» Stated exercise 1
Could you copy everything in the granola cake recipe from "Perfect for a" down to "half if large)", word for word?
» Stated exercise 2
What ingredients does the granola cake recipe list for the cream cheese frosting?
— start Document section —
Created, baked and decorated by Miranda, who was a finalist on the first series of the BBC’s Great British Bake Off.

About this recipe

Vanilla scented almond cake is baked with a sprinkle of raspberries and a crumbly layer of golden granola. Prettily piped with cream cheese frosting and a layer of summer berries, it looks stunning topped with more berries and summery edible flowers. A homemade cake fit for a Queen!

Perfect for a Jubilee street party or a celebration with friends

Ingredients

For the Granola cake

  • 225g caster sugar
  • 225g unsalted butter
  • 4 large eggs
  • 1 teaspoon of vanilla extract or bean paste
  • 150g self-raising flour
  • 75g ground almonds
  • 2 teaspoons of baking powder
  • Raspberries (cut in half if large)
  • 200g LIZI’S ORIGINAL NUTS & SEEDS granola

Cream cheese frosting

  • 40g soft butter
  • 150g full fat Philadelphia cream cheese
  • 300g icing sugar
  • 1 teaspoon of orange zest
  • 200g raspberries
  • 200g strawberries (slice half to put in between the layers)
— end Document section —
— start Listed records —
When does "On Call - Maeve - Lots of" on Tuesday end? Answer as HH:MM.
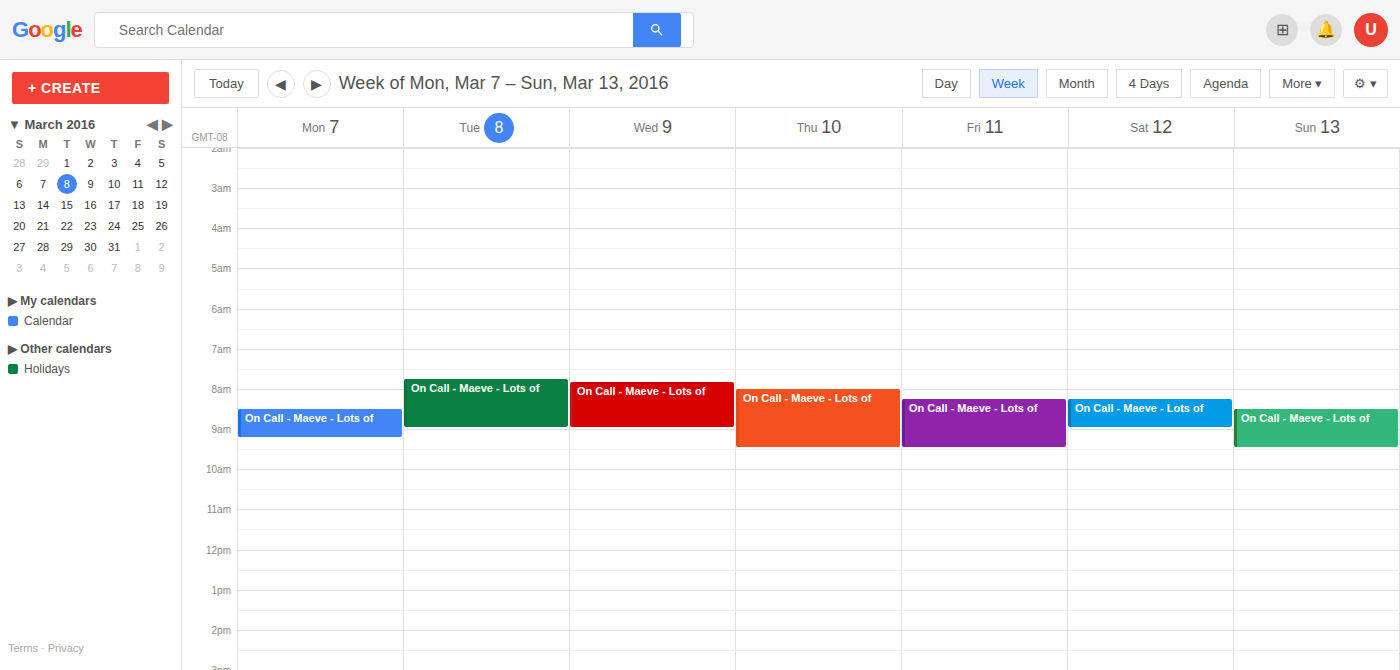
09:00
— end Listed records —
— start Listed records —
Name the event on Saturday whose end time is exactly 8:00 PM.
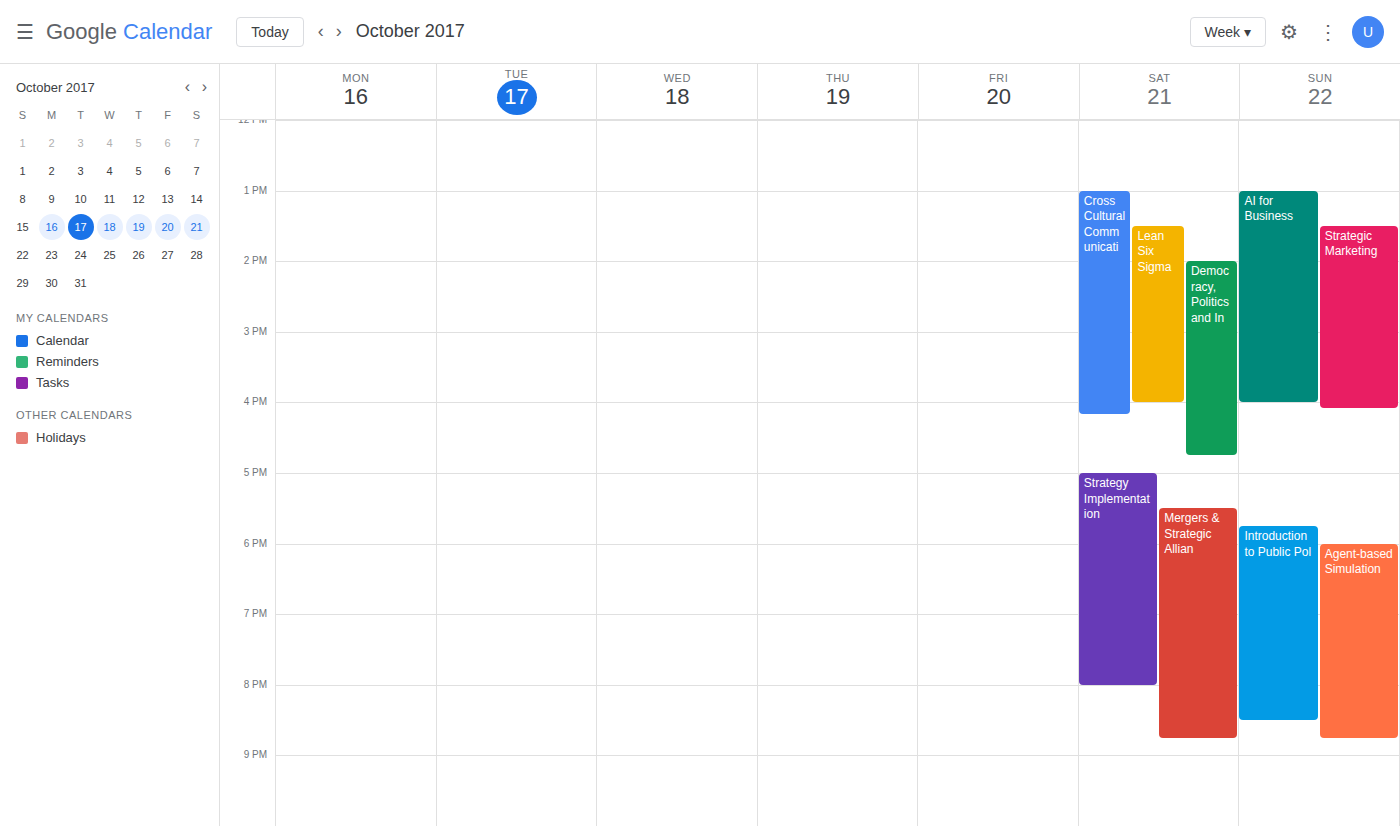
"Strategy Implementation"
— end Listed records —
— start Listed records —
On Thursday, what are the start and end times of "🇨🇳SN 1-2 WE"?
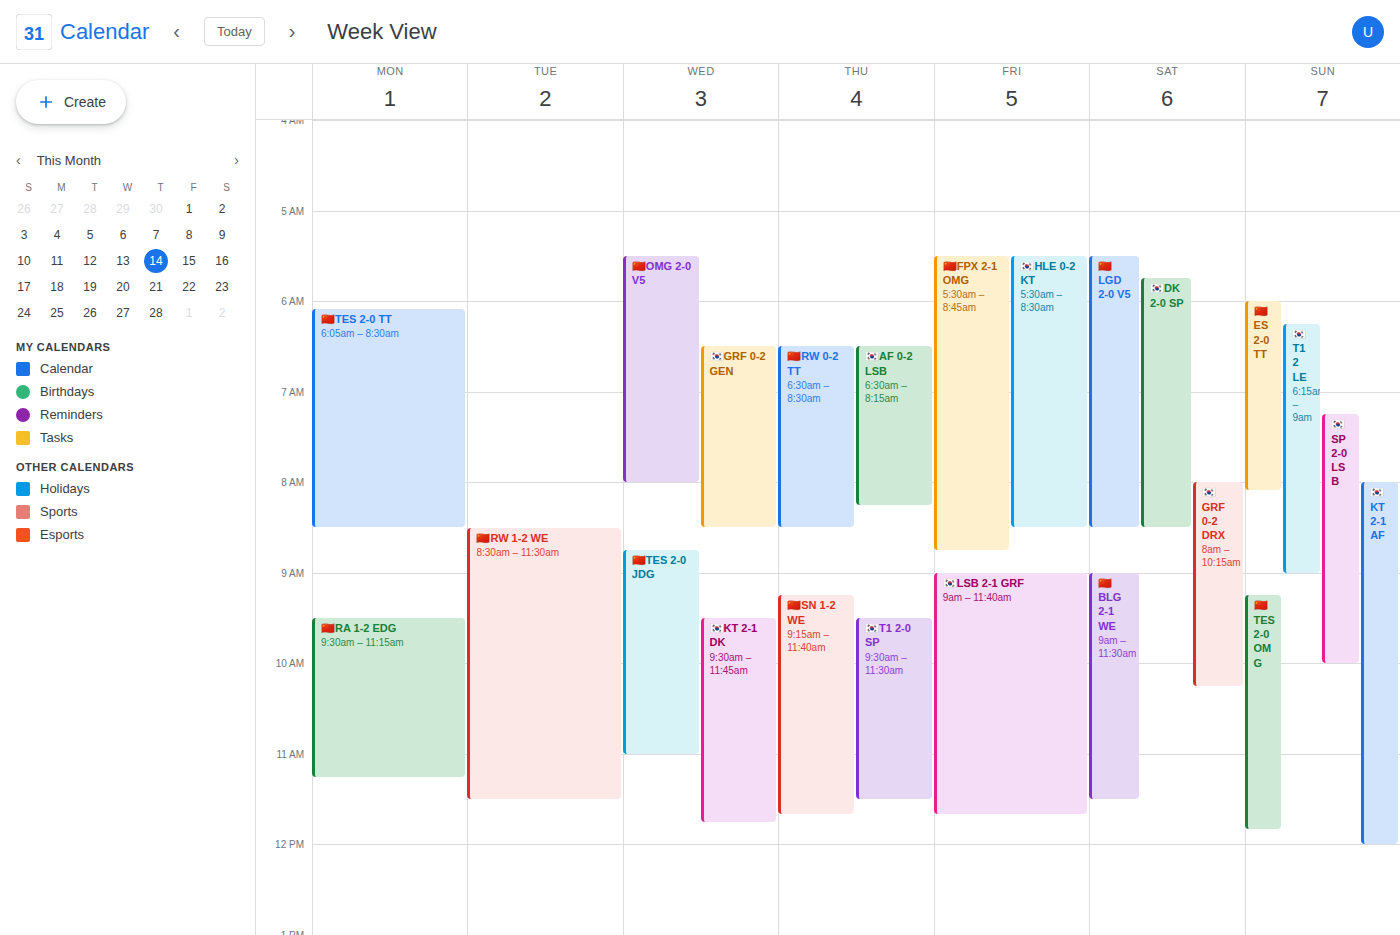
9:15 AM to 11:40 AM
— end Listed records —
» Task result 1
Perfect for a Jubilee street party or a celebration with friends

Ingredients

For the Granola cake

  • 225g caster sugar
  • 225g unsalted butter
  • 4 large eggs
  • 1 teaspoon of vanilla extract or bean paste
  • 150g self-raising flour
  • 75g ground almonds
  • 2 teaspoons of baking powder
  • Raspberries (cut in half if large)

» Task result 2
- 40g soft butter
- 150g full fat Philadelphia cream cheese
- 300g icing sugar
- 1 teaspoon of orange zest
- 200g raspberries
- 200g strawberries (slice half to put in between the layers)